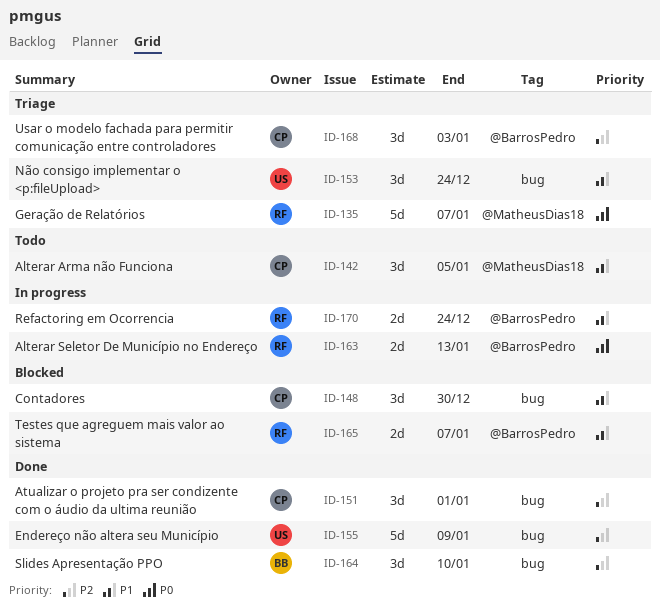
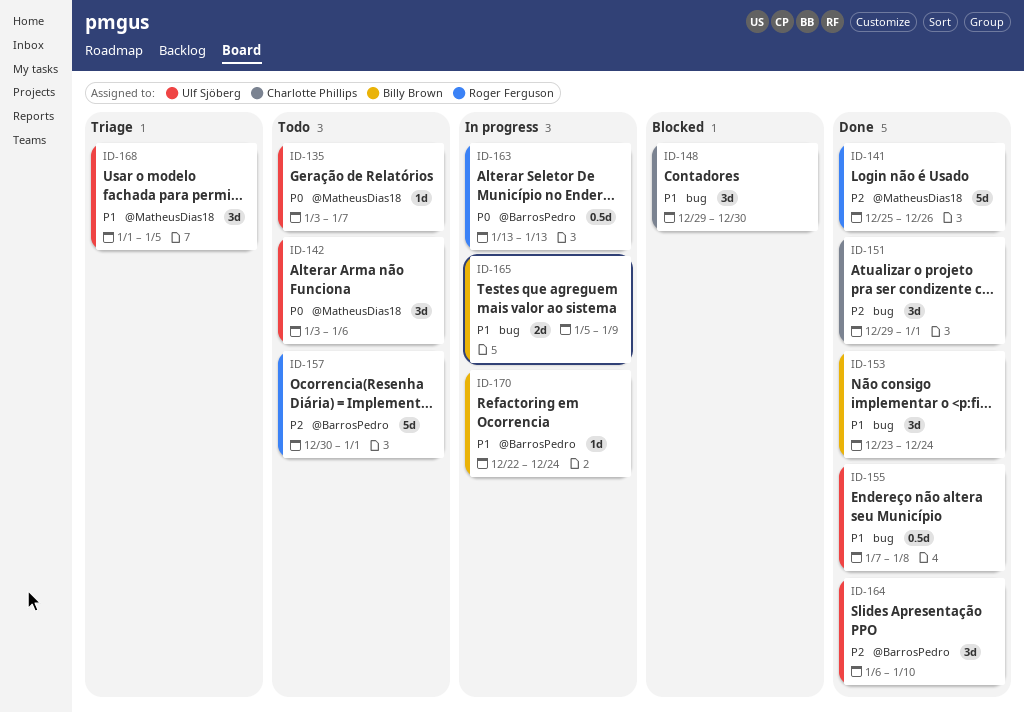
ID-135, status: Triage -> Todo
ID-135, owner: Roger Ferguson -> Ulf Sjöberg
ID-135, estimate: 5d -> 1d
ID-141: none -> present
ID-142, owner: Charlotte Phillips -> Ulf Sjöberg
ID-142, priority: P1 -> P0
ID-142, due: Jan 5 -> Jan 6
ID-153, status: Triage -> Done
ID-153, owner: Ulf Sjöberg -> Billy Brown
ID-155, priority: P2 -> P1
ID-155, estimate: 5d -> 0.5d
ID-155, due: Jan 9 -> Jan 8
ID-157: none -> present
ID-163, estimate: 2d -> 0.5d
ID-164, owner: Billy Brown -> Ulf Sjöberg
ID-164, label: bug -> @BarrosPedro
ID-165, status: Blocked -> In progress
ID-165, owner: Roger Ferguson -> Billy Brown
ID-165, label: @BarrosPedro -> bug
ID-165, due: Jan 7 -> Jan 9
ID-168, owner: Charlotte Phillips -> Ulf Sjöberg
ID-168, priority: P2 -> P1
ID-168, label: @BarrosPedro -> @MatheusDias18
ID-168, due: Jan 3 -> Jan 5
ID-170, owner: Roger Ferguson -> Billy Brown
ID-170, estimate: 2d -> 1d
--
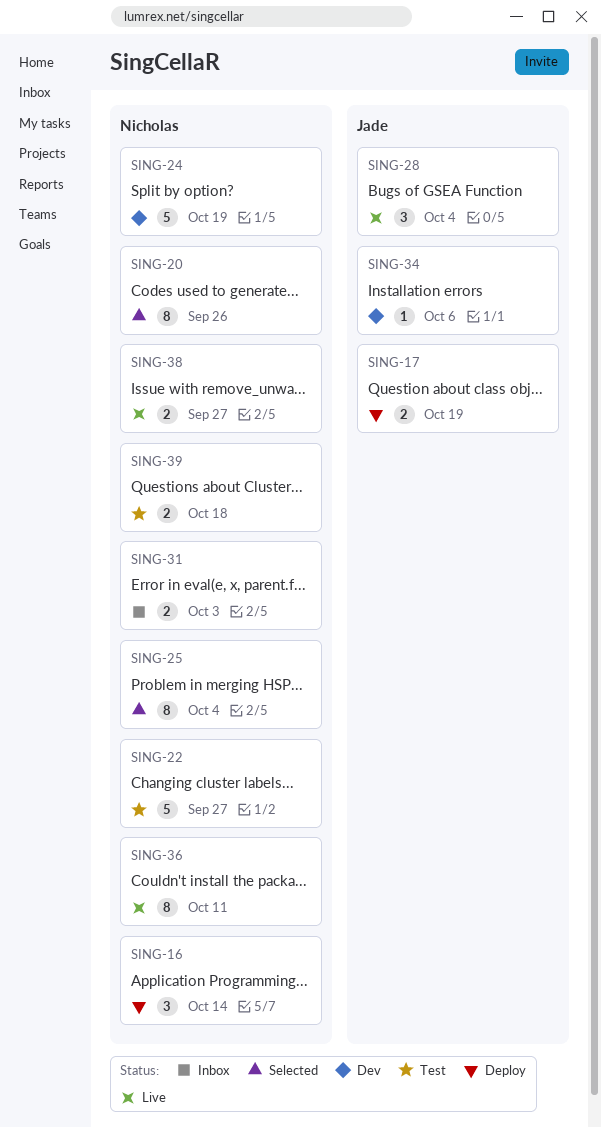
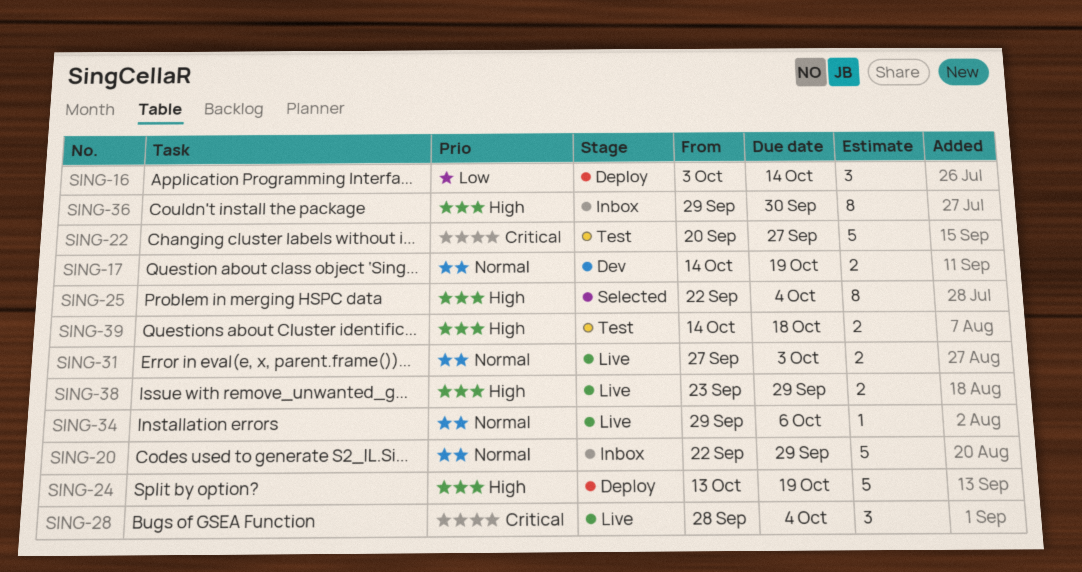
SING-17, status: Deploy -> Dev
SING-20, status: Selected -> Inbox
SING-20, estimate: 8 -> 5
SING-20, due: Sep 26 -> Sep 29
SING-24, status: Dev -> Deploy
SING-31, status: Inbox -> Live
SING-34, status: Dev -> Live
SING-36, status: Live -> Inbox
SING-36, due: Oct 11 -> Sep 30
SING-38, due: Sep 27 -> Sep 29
--
One stretch of the lines above is wanted, from the line that contains "ID-165, status: Blocked -> In progress" through the line that contains "ID-168, label: @BarrosPedro -> @MatheusDias18". Output it exactly.

ID-165, status: Blocked -> In progress
ID-165, owner: Roger Ferguson -> Billy Brown
ID-165, label: @BarrosPedro -> bug
ID-165, due: Jan 7 -> Jan 9
ID-168, owner: Charlotte Phillips -> Ulf Sjöberg
ID-168, priority: P2 -> P1
ID-168, label: @BarrosPedro -> @MatheusDias18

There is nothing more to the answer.